**INSTRUCTIONS TO FOLLOW**
In the data below, set down exactly the lines from the one containing "f_number: 3.3" up to and including the one containing "f_number: 2.8". Leave the pictures out.

[Opening LISTED RECORDS section]

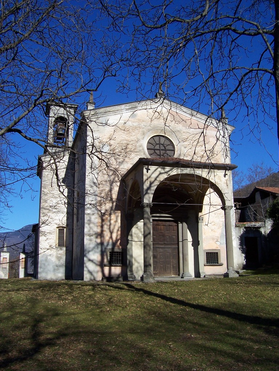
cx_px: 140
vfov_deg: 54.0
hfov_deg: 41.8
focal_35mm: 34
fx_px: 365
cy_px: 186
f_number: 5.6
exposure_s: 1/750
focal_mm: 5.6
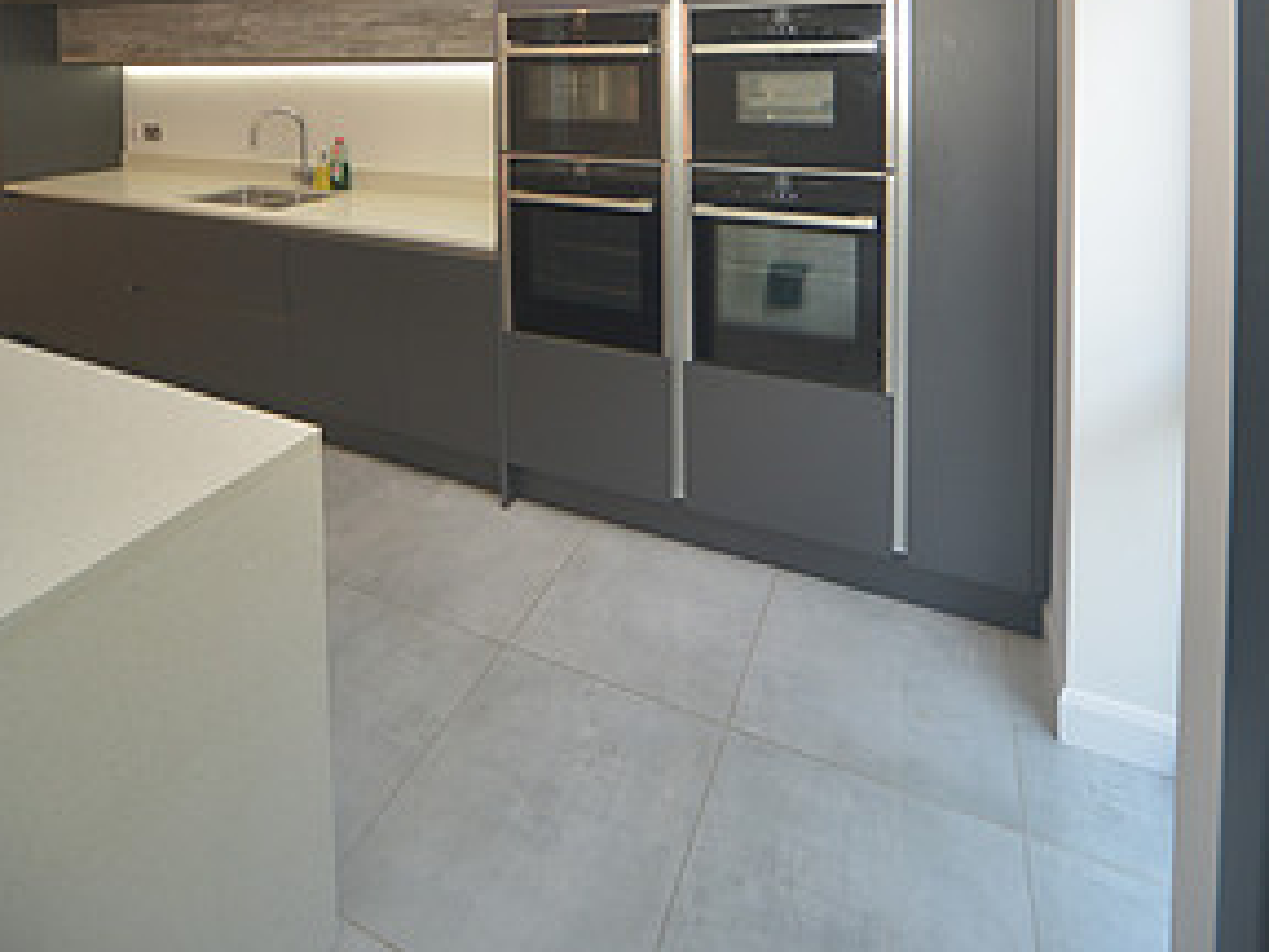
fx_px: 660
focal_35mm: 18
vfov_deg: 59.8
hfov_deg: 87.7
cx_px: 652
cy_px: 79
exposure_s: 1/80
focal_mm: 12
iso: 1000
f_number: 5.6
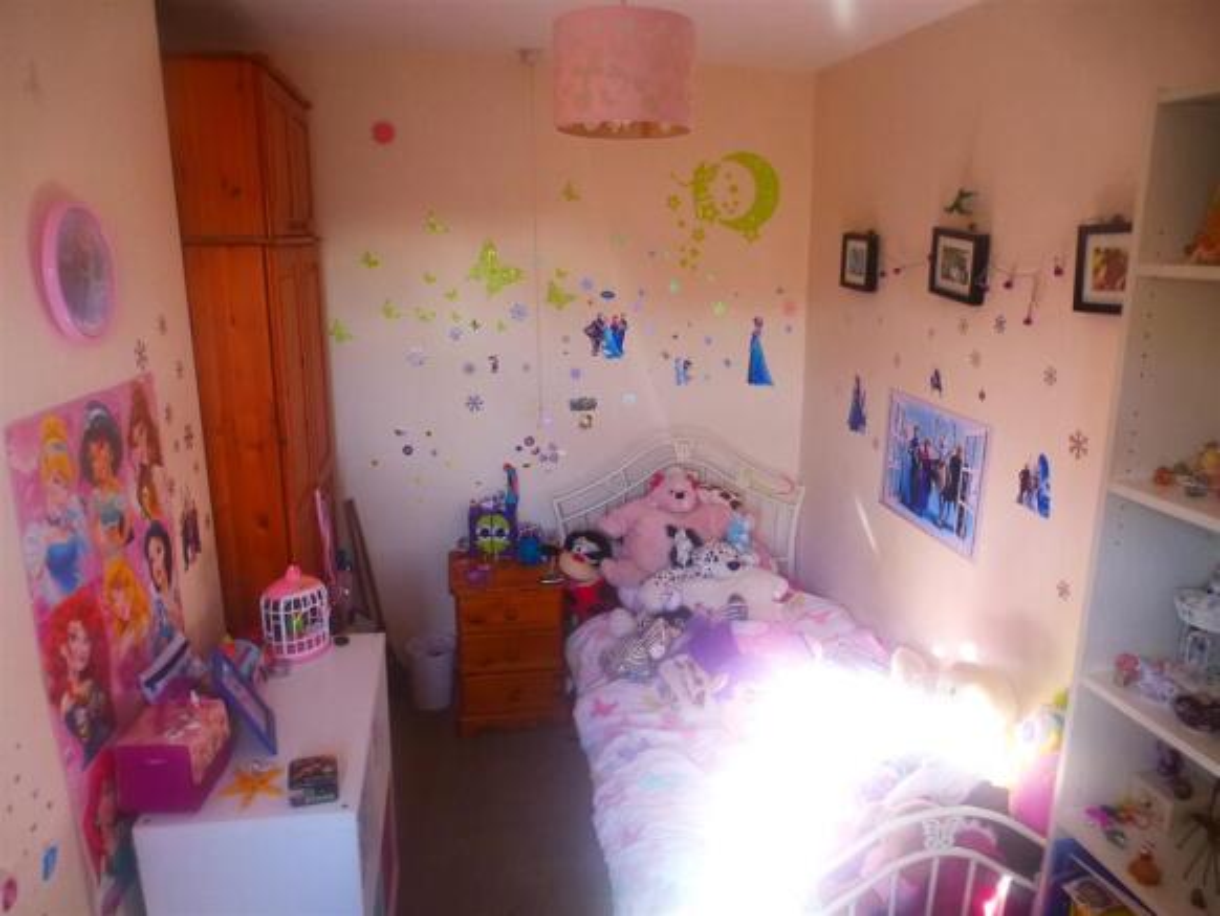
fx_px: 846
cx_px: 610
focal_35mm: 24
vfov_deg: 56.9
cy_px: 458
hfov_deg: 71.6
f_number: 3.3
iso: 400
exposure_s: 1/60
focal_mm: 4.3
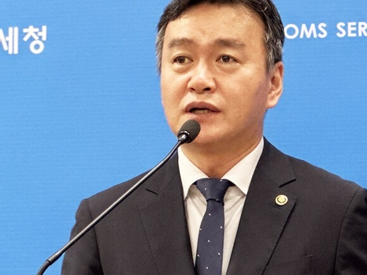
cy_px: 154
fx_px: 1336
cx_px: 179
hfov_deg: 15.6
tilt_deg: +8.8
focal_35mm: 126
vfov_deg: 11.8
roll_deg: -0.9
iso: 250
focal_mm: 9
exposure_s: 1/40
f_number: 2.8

[Closing LISTED RECORDS section]
[Opening LISTED RECORDS section]

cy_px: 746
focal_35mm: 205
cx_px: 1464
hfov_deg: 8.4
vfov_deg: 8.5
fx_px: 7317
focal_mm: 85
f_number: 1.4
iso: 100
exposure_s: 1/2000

[Closing LISTED RECORDS section]

**REPLY**
f_number: 3.3
iso: 400
exposure_s: 1/60
focal_mm: 4.3
cy_px: 154
fx_px: 1336
cx_px: 179
hfov_deg: 15.6
tilt_deg: +8.8
focal_35mm: 126
vfov_deg: 11.8
roll_deg: -0.9
iso: 250
focal_mm: 9
exposure_s: 1/40
f_number: 2.8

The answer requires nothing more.